Neil Young joined the outfit in 1970. Continuing on as a quartet, the group found similar success with three consecutive No. 1 albums: Déjà Vu, 4-Way Street and So Far. Among the albums are classic tracks like “Teach Your Children,” “Ohio,” “Carry On” and “Our House.”

Crosby put out his first solo album in 1971, If Only I Could Remember My Name. He and the rest of the CSNY members would go on to carry on separate careers, occasionally crossing paths. Crosby and Nash teamed up as a duo in 1972.

He was inducted into the Rock & Roll Hall of Fame twice. Once as a member of the Byrds in 1991 and again with Crosby, Stills & Nash in 1997.
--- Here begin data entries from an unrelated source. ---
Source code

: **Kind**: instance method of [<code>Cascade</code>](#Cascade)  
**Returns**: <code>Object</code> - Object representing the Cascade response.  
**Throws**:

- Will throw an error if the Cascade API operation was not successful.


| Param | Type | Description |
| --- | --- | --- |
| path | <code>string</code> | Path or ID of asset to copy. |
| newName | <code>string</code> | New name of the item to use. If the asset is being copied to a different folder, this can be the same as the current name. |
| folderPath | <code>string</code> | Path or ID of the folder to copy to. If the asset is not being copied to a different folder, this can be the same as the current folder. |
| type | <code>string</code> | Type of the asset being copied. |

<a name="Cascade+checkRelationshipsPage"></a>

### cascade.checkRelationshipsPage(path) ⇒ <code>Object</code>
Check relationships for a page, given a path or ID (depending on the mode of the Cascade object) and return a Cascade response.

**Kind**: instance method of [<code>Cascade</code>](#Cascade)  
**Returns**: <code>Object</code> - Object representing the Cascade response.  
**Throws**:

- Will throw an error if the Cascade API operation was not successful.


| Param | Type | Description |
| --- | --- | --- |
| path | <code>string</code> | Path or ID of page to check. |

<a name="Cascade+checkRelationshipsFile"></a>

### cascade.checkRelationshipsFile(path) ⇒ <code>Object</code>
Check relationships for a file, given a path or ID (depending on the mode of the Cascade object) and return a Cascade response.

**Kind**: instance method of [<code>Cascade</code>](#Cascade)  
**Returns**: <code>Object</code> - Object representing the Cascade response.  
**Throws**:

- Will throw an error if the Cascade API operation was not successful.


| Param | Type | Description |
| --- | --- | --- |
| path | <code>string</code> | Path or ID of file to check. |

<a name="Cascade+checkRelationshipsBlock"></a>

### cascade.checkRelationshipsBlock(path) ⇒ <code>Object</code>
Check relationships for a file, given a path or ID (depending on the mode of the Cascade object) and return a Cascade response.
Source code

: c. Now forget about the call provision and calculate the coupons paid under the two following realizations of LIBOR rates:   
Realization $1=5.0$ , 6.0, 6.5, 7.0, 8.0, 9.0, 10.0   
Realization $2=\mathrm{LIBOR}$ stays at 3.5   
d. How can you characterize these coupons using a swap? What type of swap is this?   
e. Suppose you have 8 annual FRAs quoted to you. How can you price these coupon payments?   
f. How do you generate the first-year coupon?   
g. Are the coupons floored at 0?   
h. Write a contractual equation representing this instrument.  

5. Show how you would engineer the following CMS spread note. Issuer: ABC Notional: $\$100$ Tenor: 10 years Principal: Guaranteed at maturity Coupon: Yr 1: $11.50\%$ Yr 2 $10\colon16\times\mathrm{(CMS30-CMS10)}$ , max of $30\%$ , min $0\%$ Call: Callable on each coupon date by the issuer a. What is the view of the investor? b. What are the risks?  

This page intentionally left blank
Eight months ago, Crosby made headlines by declaring he was done performing live. “I’m too old to do it anymore. I don’t have the stamina; I don’t have the strength,” he said.

Despite leaving the tour circuit, he did say he was trying to keep as busy as possible in the studio. “That’s how that works,” he said. “So I’m trying really hard to crank out as much music as I possibly can, as long as it’s really good… I have another one already in the can waiting.”